La « Dame de Brassempouy » en pied est ensuite moulée et plusieurs tirages produits. Rien ne nous permet aujourd’hui de mesurer la diffusion de cette création du XXe siècle, matérialisation en trois dimensions d’une hypothèse scientifique combinant l’art de la reproduction à celui de la création. Le musée conserve plusieurs exemplaires plus ou moins aboutis mais aucun d’eux ne fut inscrit au registre d’entrée des collections du musée à titre expérimental. L’exemplaire présenté ici est la version la plus achevée, aux coutures arrasées, à la surface peinte de manière à distinguer les zones véritables des parties créées.

Reconstitution de la « Dame de Brassempouy » par Benoît-Claude Champion.

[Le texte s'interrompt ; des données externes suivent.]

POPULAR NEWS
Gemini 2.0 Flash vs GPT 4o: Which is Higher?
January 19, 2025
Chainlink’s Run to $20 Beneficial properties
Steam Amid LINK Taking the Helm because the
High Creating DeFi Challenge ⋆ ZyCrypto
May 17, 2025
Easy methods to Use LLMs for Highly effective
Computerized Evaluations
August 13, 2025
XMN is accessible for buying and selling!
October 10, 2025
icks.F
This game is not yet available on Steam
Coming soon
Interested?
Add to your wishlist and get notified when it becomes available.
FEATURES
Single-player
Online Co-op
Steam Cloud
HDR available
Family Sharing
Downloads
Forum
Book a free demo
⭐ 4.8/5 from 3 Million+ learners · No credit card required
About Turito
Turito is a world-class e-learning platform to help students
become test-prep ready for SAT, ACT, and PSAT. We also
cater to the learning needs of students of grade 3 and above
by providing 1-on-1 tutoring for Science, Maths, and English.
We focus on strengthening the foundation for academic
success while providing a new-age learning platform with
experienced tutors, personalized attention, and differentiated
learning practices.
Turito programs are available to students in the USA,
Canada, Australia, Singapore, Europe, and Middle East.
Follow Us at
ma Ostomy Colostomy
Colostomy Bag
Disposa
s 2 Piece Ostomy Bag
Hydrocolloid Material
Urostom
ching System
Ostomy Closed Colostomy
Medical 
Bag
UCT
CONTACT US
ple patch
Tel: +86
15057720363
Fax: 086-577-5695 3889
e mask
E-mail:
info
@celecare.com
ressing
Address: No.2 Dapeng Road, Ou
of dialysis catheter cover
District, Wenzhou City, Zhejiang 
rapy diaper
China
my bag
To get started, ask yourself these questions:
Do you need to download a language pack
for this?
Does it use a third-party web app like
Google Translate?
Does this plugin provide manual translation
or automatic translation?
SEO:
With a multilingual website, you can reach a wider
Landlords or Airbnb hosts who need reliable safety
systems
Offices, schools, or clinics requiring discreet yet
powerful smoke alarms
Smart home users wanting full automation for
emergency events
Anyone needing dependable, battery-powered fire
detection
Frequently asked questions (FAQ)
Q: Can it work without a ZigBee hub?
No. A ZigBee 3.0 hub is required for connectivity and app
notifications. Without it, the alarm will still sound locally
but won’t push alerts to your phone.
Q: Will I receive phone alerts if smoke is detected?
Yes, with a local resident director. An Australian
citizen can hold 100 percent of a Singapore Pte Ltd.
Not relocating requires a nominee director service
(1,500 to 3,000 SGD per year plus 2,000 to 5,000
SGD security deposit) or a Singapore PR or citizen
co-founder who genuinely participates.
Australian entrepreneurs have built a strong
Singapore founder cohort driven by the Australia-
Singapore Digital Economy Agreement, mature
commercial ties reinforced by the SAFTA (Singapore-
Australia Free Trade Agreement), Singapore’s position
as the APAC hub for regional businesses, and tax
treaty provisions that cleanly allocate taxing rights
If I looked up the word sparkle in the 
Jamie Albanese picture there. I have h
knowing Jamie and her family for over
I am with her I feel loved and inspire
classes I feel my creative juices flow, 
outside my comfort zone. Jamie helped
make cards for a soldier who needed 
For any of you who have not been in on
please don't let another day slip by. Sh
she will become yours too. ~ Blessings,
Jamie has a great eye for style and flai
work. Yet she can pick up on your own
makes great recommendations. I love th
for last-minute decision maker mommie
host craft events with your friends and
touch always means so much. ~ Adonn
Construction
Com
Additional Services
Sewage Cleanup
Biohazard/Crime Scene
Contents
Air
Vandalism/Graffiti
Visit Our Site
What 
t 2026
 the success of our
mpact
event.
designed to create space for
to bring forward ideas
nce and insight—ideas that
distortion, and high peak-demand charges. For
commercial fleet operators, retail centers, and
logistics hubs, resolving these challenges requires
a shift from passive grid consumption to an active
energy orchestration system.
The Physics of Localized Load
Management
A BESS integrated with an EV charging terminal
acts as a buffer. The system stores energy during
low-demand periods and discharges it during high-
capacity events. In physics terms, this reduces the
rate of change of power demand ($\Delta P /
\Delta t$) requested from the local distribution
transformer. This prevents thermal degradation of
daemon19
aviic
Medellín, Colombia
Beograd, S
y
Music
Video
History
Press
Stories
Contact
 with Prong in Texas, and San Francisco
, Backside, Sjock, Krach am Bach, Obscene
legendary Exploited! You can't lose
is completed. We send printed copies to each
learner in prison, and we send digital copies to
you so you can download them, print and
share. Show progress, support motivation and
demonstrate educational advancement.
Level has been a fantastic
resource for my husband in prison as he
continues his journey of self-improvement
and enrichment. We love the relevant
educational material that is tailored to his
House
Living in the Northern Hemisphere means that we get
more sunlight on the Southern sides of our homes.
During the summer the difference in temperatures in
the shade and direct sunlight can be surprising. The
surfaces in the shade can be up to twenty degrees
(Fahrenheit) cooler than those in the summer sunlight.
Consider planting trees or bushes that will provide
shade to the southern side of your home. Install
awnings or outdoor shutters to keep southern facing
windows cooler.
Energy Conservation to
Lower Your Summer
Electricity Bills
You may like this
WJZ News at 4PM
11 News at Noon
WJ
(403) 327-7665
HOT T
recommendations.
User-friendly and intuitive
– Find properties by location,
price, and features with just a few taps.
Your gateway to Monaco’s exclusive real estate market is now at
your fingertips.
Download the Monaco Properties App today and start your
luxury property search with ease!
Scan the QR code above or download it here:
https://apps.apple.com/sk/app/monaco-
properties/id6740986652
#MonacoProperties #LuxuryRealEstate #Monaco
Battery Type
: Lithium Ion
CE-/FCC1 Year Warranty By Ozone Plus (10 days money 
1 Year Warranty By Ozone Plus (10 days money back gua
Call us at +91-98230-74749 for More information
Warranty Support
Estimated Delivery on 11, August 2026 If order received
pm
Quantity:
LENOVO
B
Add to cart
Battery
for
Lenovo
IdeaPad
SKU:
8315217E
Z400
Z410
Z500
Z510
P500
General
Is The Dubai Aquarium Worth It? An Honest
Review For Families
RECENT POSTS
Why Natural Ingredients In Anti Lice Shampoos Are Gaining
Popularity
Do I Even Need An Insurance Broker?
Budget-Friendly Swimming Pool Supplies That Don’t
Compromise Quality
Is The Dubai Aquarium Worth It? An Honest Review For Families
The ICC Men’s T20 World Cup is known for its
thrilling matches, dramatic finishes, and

Plâtre, moulage, début du XXe siècle. Musée d’Archéologie nationale.

Reconstitution de la « Dame de Brassempouy » par Benoît-Claude Champion. Plâtre, moulage, début du XXe siècle. Musée d’Archéologie nationale. © MAN, Valorie Gô

Un air de famille

La découverte en 1922 de la Vénus de Lespugue (Haute-Garonne) par le comte de Saint-Périer trouble Champion par sa ressemblance frappante avec sa reconstitution. Cette statuette remarquablement conservée (à l’exception du bras gauche et de la zone du ventre) est elle aussi moulée et le résultat complété sous la direction de Marcellin Boule par un certain Barbier, mouleur au laboratoire de Paléontologie du Muséum national d’Histoire naturelle. Dans la continuité, Champion propose pour le musée des Antiquités nationales une reconstitution complète d’une autre statuette féminine de Brassempouy à la morphologie similaire (MAN 47260). Il ne publie qu’en 1951, dans la Revue archéologique, le fruit de ses travaux et de ses observations. Si ces créations ont été très rapidement jugées fantaisistes et n’ont jamais été suivies par la communauté scientifique, elles témoignent néanmoins d’une démarche intellectuelle marquée par l’approche sensible de la matière et dans laquelle le moulage joue un rôle important. Le pouvoir de fascination des « Vénus » paléolithiques qui guide ces travaux n’a jamais faibli, la « Dame de Brassempouy » reste aujourd’hui l’une des œuvres les plus admirées du musée d’Archéologie nationale.